- _Task prompt_: The whole listing is to be given again without alteration, except that its pictures are dropped.

- _Records for this exercise_:

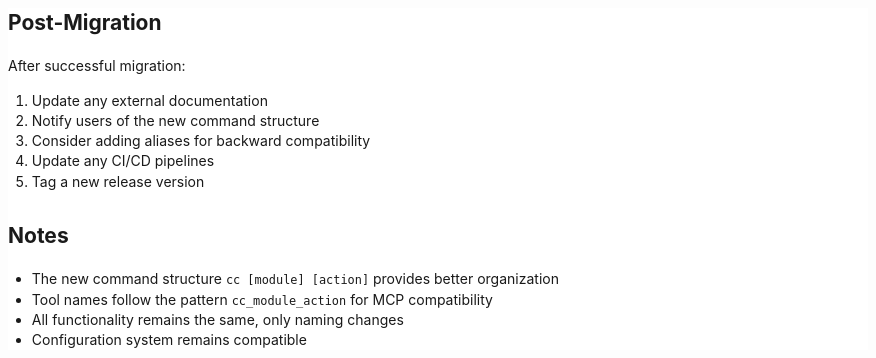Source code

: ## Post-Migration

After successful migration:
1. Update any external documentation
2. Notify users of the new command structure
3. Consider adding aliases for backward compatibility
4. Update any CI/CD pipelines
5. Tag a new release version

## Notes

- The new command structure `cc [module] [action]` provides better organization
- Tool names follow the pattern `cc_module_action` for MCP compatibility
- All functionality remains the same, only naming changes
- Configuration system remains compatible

- _Exercise result_:
Source code

: ## Post-Migration

After successful migration:
1. Update any external documentation
2. Notify users of the new command structure
3. Consider adding aliases for backward compatibility
4. Update any CI/CD pipelines
5. Tag a new release version

## Notes

- The new command structure `cc [module] [action]` provides better organization
- Tool names follow the pattern `cc_module_action` for MCP compatibility
- All functionality remains the same, only naming changes
- Configuration system remains compatible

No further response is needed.